また、今後10年間で150兆円超の官民の投資を実現するべく、ロードマップに基づいて、GX経済移行債を活用した20兆円規模の大胆な先行投資支援や、カーボンプライシングの導入について方針を予め示すこと等を通じて、予見可能性を高め、民間投資を後押しします。企業が自主的に排出量の取引を行うGXリーグについては、実証事業やルール形成を進めているところです。

 

(対外経済政策)

国際秩序の根幹が揺らぐ中であっても、分断ではなく協調が重要であり、自由で包摂的な経済秩序の構築を我が国が主導します。デジタル経済に関する国際ルール作りを含め、インド太平洋経済枠組み(IPEF)、日米経済版2+2、経済連携協定やWTOといった枠組みを活用してまいります。

 

加えて、今年は、日本がG7の議長国を務め、日ASEANが友好協力50周年を迎える重要な年です。現地の持続可能な経済社会の実現に貢献し、同時に成長の果実を取り込むため、日ASEAN経済共創ビジョンの策定、サプライチェーンの強靱化やスタートアップ企業などによる協業の促進など、協力の具体化を進めます。あわせて、今年3月のアジア・ゼロエミッション共同体(AZEC)閣僚会合の開催などを通じて、アジアのGX実現に貢献します。

 

サプライチェーンにおける人権配慮を促すため、ガイドラインの普及や、予見可能性を高めるための国際協調を推進します。また、先端技術の輸出管理での対応に向けて同志国と連携します。

 

(中小企業政策)

引き続き厳しい事業環境にある地域の中小企業の資金繰り支援に万全を期してまいります。コロナ関連融資の借換えの円滑化に加え、新たな資金需要にも対応する信用保証制度を創設します。

 

サプライチェーン全体の共存共栄を目指す「パートナーシップ構築宣言」については、大企業での更なる拡大と実効性の確保に取り組みます。価格交渉促進月間の結果を踏まえた下請振興法に基づく親事業者への指導・助言の実施など、公正取引委員会とも連携し、取引適正化・価格転嫁対策を実現していきます。

 

併せて、逆境下においても、グリーンやデジタルなどの新たな取組に挑戦する中小企業を後押しするため、事業再構築や生産性向上、輸出拡大に向けた支援に取り組みます。こうした取組を進めることで、賃上げの原資を確保し、所得向上に貢献してまいります。

 

(成長投資)

足下の日本企業の設備投資計画は過去最高水準の伸び率であり、企業の投資意欲がこれまでになく高まっています。この変化の兆しを逃さず、投資を加速し、日本がしばらく忘れていたアニマルスピリットを取り戻したいと考えています。

 

昨年末には、官民を挙げて国内における成長投資を拡大させていくため「国内投資拡大のための官民連携フォーラム」を開催いたしました。産業界から過去最高水準の毎年100兆円の設備投資という心強い見通しも示されたところです。

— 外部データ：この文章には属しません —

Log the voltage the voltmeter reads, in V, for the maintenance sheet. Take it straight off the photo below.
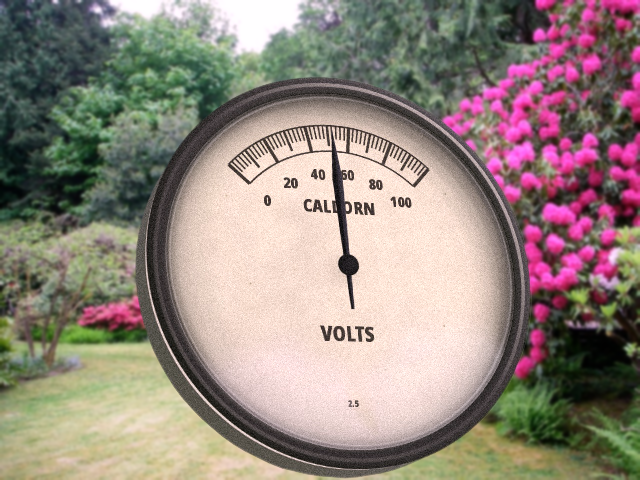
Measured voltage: 50 V
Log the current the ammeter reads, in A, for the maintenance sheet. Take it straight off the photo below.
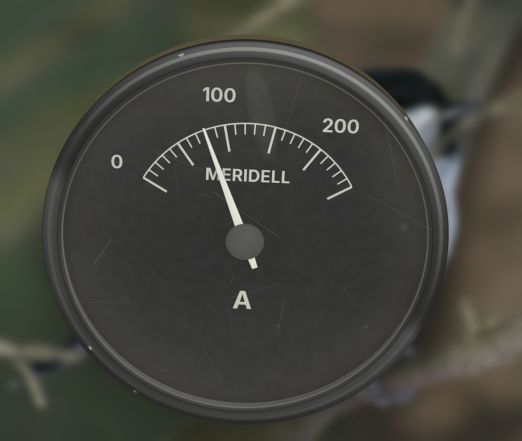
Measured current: 80 A
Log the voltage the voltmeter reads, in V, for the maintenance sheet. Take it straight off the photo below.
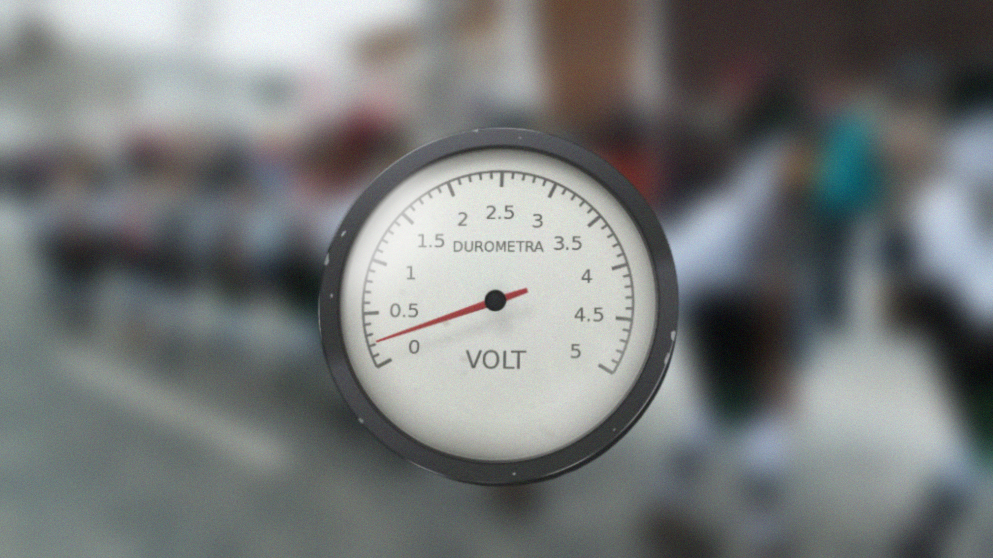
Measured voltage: 0.2 V
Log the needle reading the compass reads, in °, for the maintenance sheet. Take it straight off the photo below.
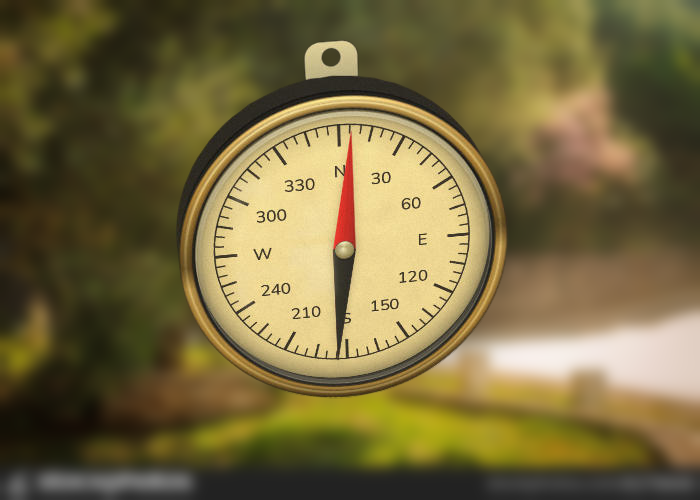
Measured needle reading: 5 °
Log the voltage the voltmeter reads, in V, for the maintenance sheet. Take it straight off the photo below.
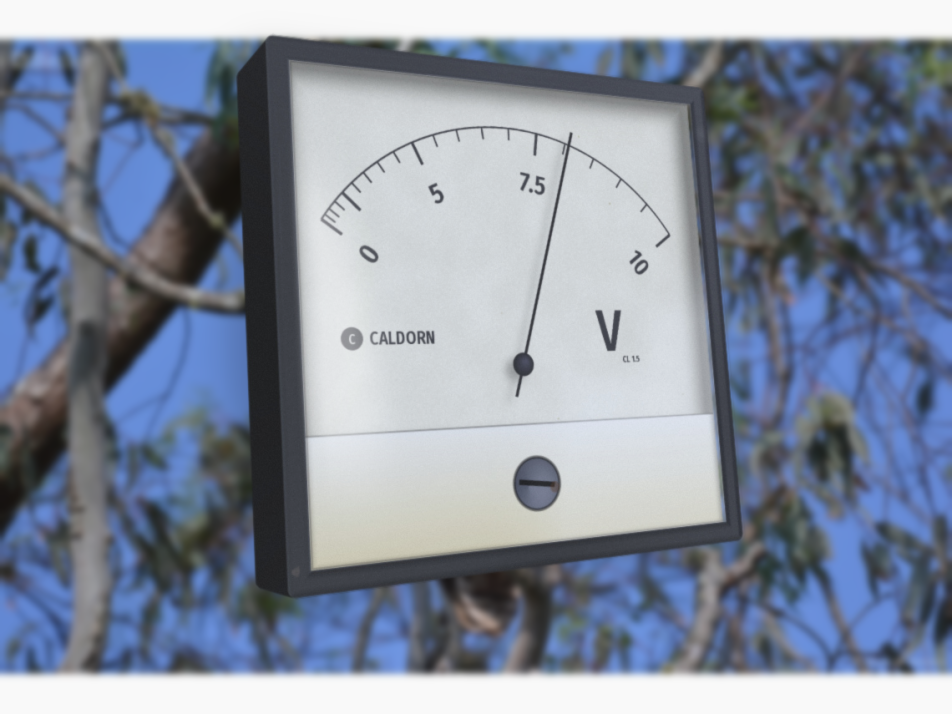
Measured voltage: 8 V
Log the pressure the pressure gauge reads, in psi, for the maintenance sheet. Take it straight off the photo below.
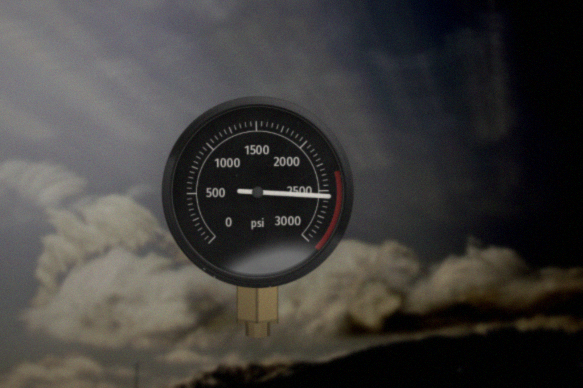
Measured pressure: 2550 psi
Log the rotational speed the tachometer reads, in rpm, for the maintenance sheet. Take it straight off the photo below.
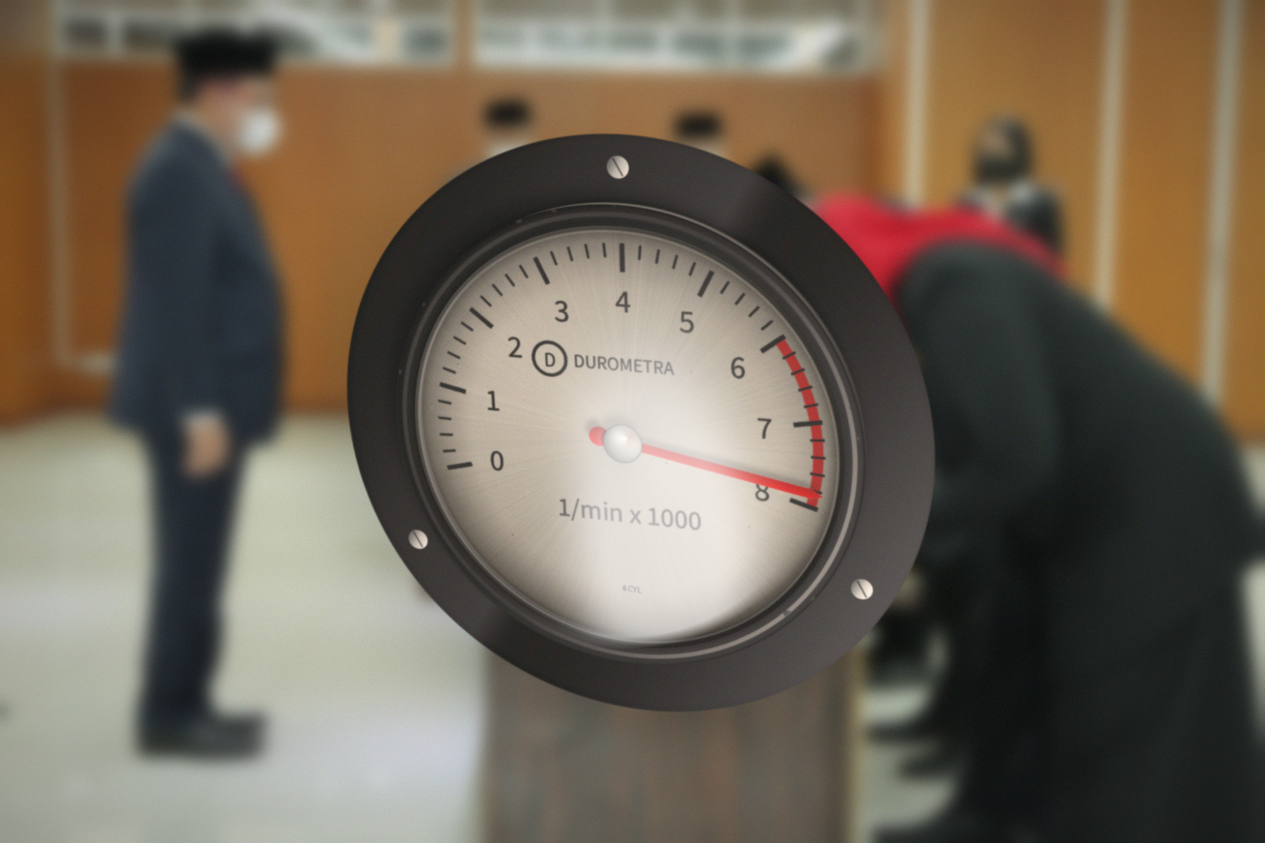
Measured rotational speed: 7800 rpm
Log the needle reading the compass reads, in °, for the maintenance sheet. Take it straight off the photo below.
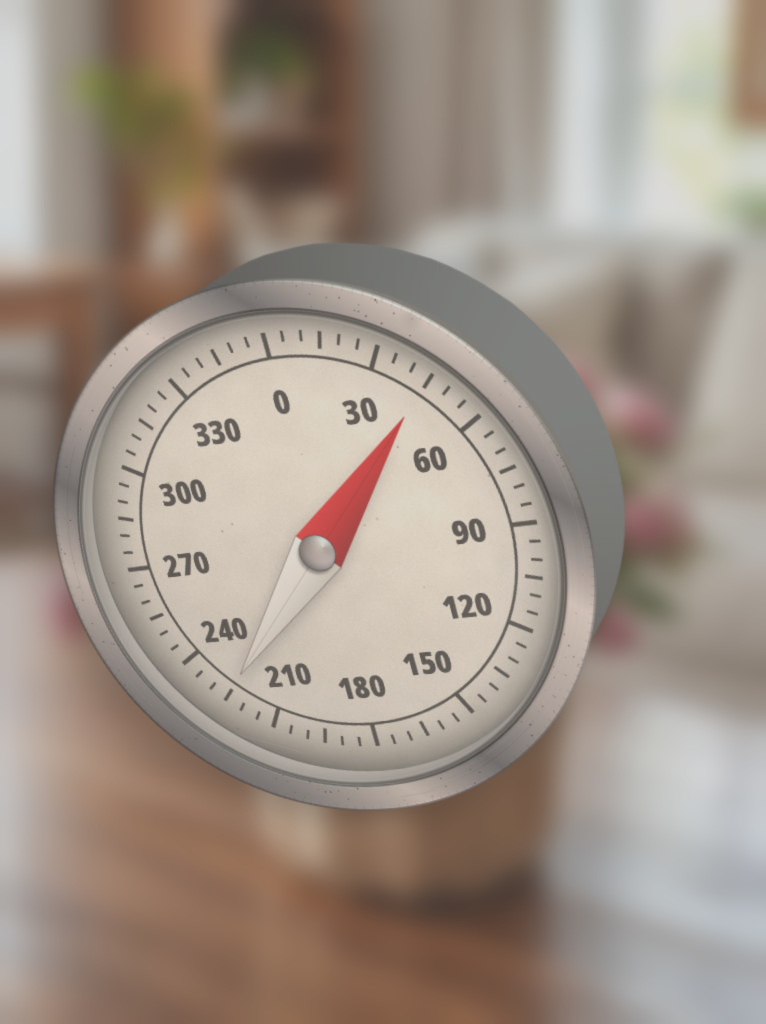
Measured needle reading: 45 °
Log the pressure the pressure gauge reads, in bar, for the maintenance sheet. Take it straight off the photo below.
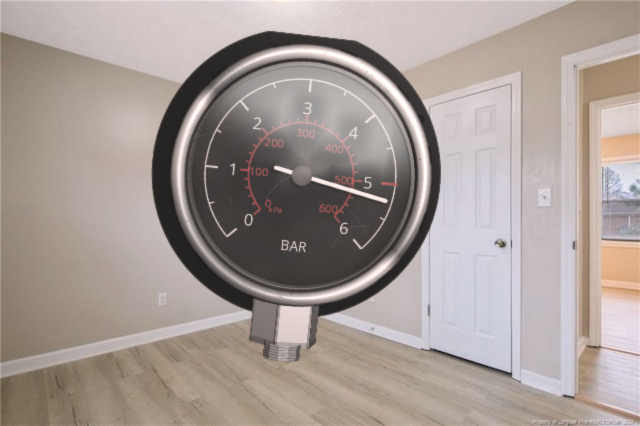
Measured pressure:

日本の全ての企業、地域、人々が果敢に挑戦をしなければならないときです。政府の大胆な支援によって、民間の投資を呼び込み、イノベーションによって生産性を上げ、所得を向上させる。いわば、「投資とイノベーションと所得向上の3つの好循環」を実現していきます。

 

このスイッチを押すものが、今般の補正予算です。政府全体で、7兆円規模、かつ、複数年にわたる、戦略的な投資支援を盛り込みました。今こそ円安の機会を捉え、産業界が半導体、蓄電池やバイオの国内生産拠点の整備など、成長のための国内投資に取り組めるよう大胆な支援を行います。経済安全保障の観点からも、これら重要物資の安定供給確保や、先端技術の研究開発を大胆に推進します。

 

スタートアップ支援へ1兆円

 

また、中長期的な日本経済の成長に向け、イノベーションの担い手となるスタートアップ支援のため、1兆円規模の予算の確保と、強力な税制措置を行うなど、あらゆる政策資源を総動員しエコシステムを発展させます。日米共同での次世代半導体の技術開発を進めるとともに、創薬・バイオ、量子・AI、グリーンなどの支援の強化など、科学技術への投資も拡大します。クラウド、サイバーセキュリティ等の産業基盤確保や、デジタル時代の社会インフラ整備に向けた長期計画の策定、半導体・蓄電池分野を含めたデジタル人材育成など、デジタル社会の実現に向けた取組を進めます。

 

同時に、「人への投資」として、人的資本経営の推進とともに、リスキリングから転職までを一気通貫で支援します。賃金の伸びが低く留まってきた正社員の労働移動も円滑化することで、正規・非正規、社内・転職問わずキャリアアップできる環境を整備し所得向上へのスイッチを押します。

 

このように、予算だけでなく制度面も含め、日本全体で挑戦していくための政策を「経済産業政策の新機軸」として推進し、この中で、成長志向型の資源自律経済の確立、Web3.0ヘの対応も図ります。

 

基幹産業である自動車については、100年に一度の大変革を勝ち抜くべく、産業界との対話を深め、モビリティを軸とした成長の実現に取り組みます。

 

さらに、令和7年に開催される大阪・関西万博の成功に向け、取組を進めます。

 

(福島復興)

福島復興と東京電力福島第一原子力発電所の廃炉・汚染水・処理水対策は、経済産業省の最重要課題です。

 

廃炉に向け、燃料デブリ取り出しや、ALPS処理水の海洋放出への準備などを進めます。安全性確保、風評対策、漁業者の方々が安心して漁業継続できるよう基金による対策や、昨年末に立ち上げた「魅力発見!三陸・常磐ものネットワーク」を通じた「三陸・常磐もの」の魅力発信・消費拡大などに全力で取り組みます。皆様においても、ぜひネットワークへの積極的な参加・消費拡大をお願いいたします。

 

昨年、避難指示が解除された特定復興再生拠点に加え、残る拠点も解除に向けた取組を進めます。拠点外についても、帰還意向のある方が帰還できるよう対応してまいります。

 

事業・なりわいの再建や新産業の創出、交流人口拡大、福島国際研究教育機構における研究、映像・芸術等を活用した新たなまちづくりなど、福島復興に全力で取り組みます。

 

(終わりに)

今年は、十干十二支の「癸卯(みずのとう)」であり、これまでの努力が実を結び、勢いよく成長し飛躍するような年になると言われています。大きな耳で様々な音を聞き分け素早く飛び跳ねるうさぎのように、よく聞き俊敏に行動する、そのような一年にしたいと思います。日本が挑戦し変革していく姿を国内外に発信できるよう、新しい一歩を踏み出しましょう。

 

皆様のより一層の御理解と御支援を賜りますよう、よろしくお願い申し上げます。